I am stumped on both of these problems.
On #1, I try u = x + 1, but wind up with
$\int\frac{-u + 1}{u - u^\frac{1}{2}} du$
which only seems more unsolvable than it was before

On #2, I try u = 2 - x, but then wind up getting 1 for the lower limit and 0 for the upper limit which makes no sense.

2. Originally Posted by seuzy13
1.

$\int\frac{-u + 1}{u - u^\frac{1}{2}} du$
which only seems more unsolvable than it was before
This might help.

$\int\frac{-u }{u - u^\frac{1}{2}} du+\int\frac{ 1}{u - u^\frac{1}{2}} du$

Now factor out u and cancel in the first integral.

3. Originally Posted by seuzy13
On #2, I try u = 2 - x, but then wind up getting 1 for the lower limit and 0 for the upper limit which makes no sense.
That does make sense. Consider $\int_a^b f=g(b)-g(a)=-\big(g(a)-g(b)\big)=-\int_b^a f,$ so if you flip the bounds, then the integral changes its sign.

4. Hmm...but now I'm winding up with:
$\int\frac{-1}{1 - u^\frac{-1}{2}} + \frac{1}{u} - \frac{1}{u^\frac{1}{2}} du$
In which I the first term still seems unsolvable...?

EDIT--
Oh and thanks for the clarification on #2. I had forgotten about that rule.

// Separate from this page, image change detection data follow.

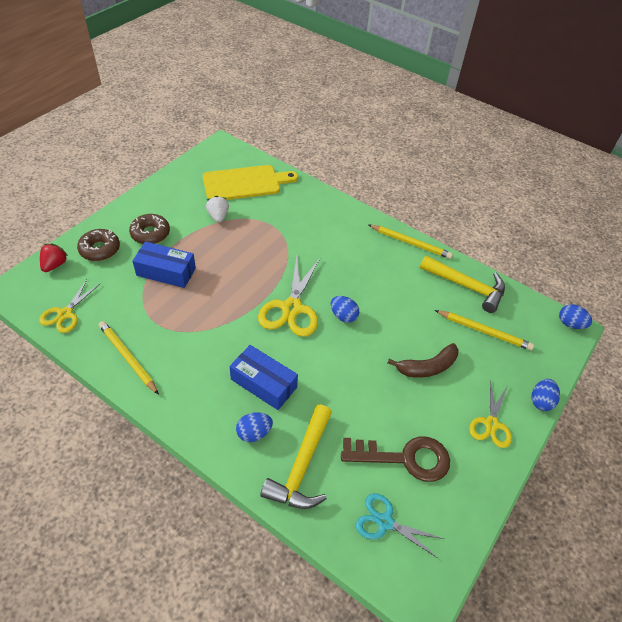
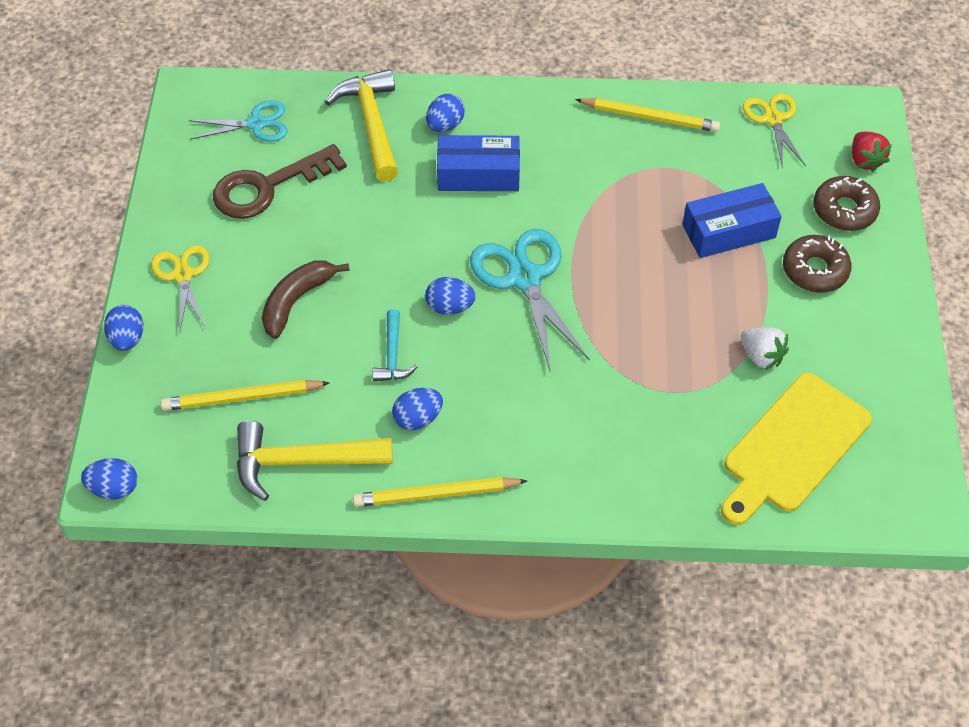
camera: 150 degrees right, 5 degrees up
yellow scissors [258,256,320,337] -> turquoise scissors [470,229,590,370]
none -> turquoise hammer [372,309,418,381]
none -> blue egg [392,388,443,430]

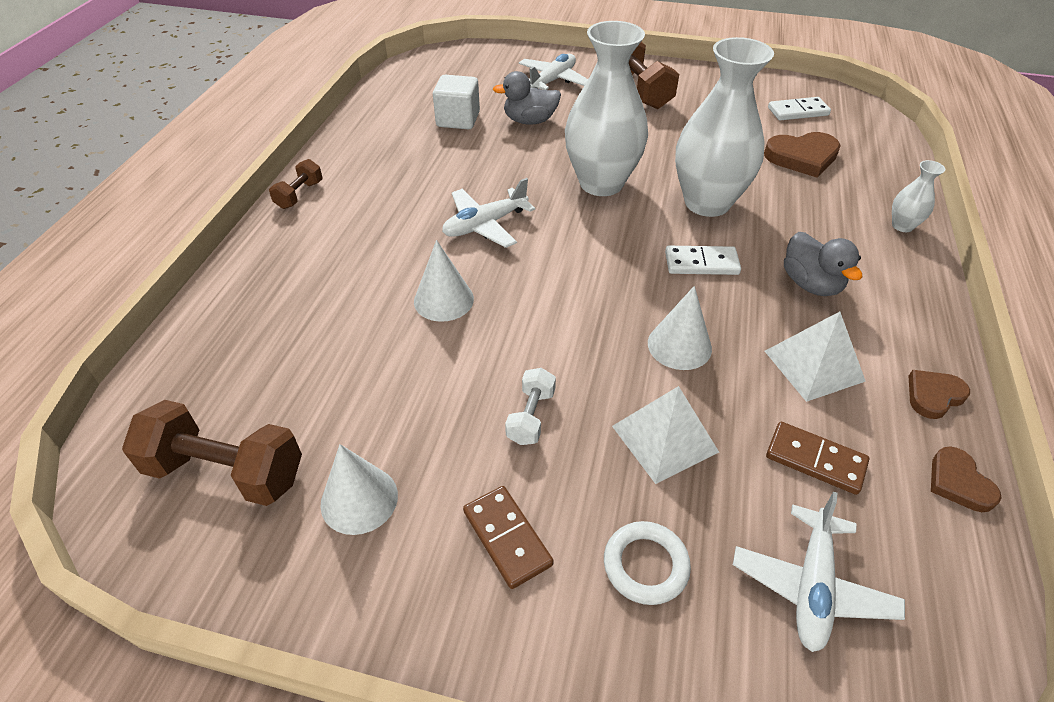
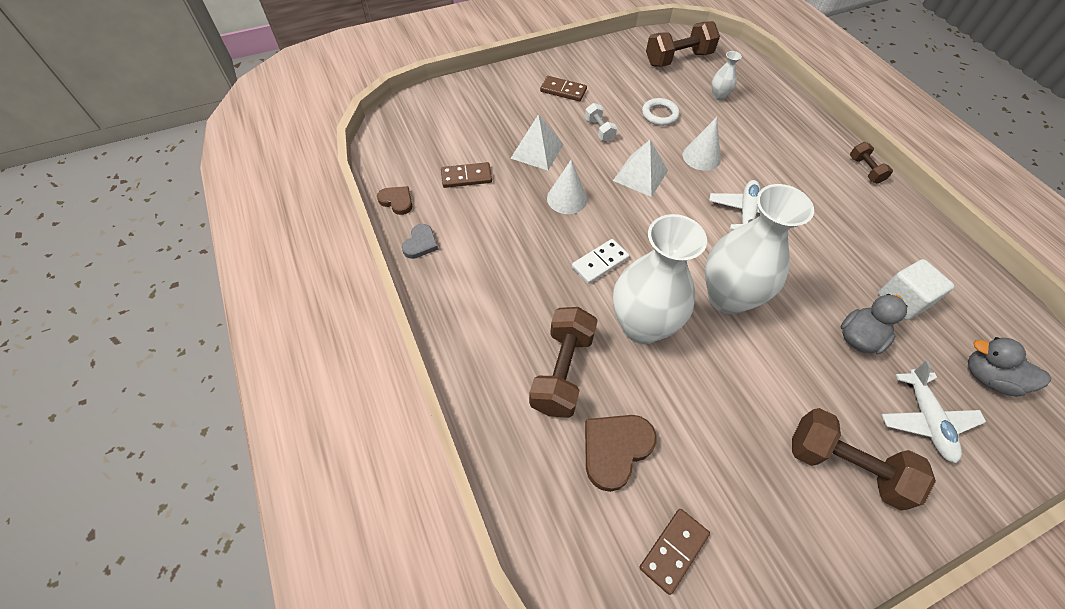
camera: 140 degrees right, 10 degrees up
white cone [320,444,398,535] -> none
white ring [604,521,691,605] -> white ring moved to [642,98,680,126]
white plane [733,492,905,652] -> none
white pyramid [765,312,866,402] -> white pyramid moved to [613,140,668,197]
white domino [768,97,831,120] -> brown domino [639,509,710,595]
grey duck [784,232,862,296] -> grey duck moved to [968,337,1052,397]
white vase [892,160,945,232] -> white vase moved to [712,51,742,100]
brown heart [909,370,970,419] -> grey heart [402,224,438,259]
none -> brown dumbbell [529,307,598,418]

5. $\int{\frac{-x}{x+1-\sqrt{x+1}}}dx=-\int{\frac{x}{\sqrt{x+1}^2-\sqrt{x+1}}}dx=-\int{\frac{u^2-1}{u^2-u}}2udu$

where $u=\sqrt{x+1}$

so $x=u^2-1$

giving

$-\int{\frac{(u+1)(u-1)}{u(u-1)}}2udu=-2\int{(u+1)}du=-2(\frac{u^2}{2}+u)+C$

$=-2\ \frac{x+1}{2}-2\sqrt{x+1}+C$

I think this is the easiest method:

Let $u=x+1 \implies x=u-1$

$
\int \frac{-x}{x+1-\sqrt{x+1}} dx
=\int \frac{-(u-1)}{u-u^{1/2}}du
=\int \frac{-(u^{1/2}+1)(u^{1/2}-1)}{u^{1/2}(u^{1/2}-1)}du
$

$
=\int \frac{-(u^{1/2}+1)}{u^{1/2}}du
=\int \left(-1 - u^{-1/2}\right) du
= -u - 2u^{1/2} = ...$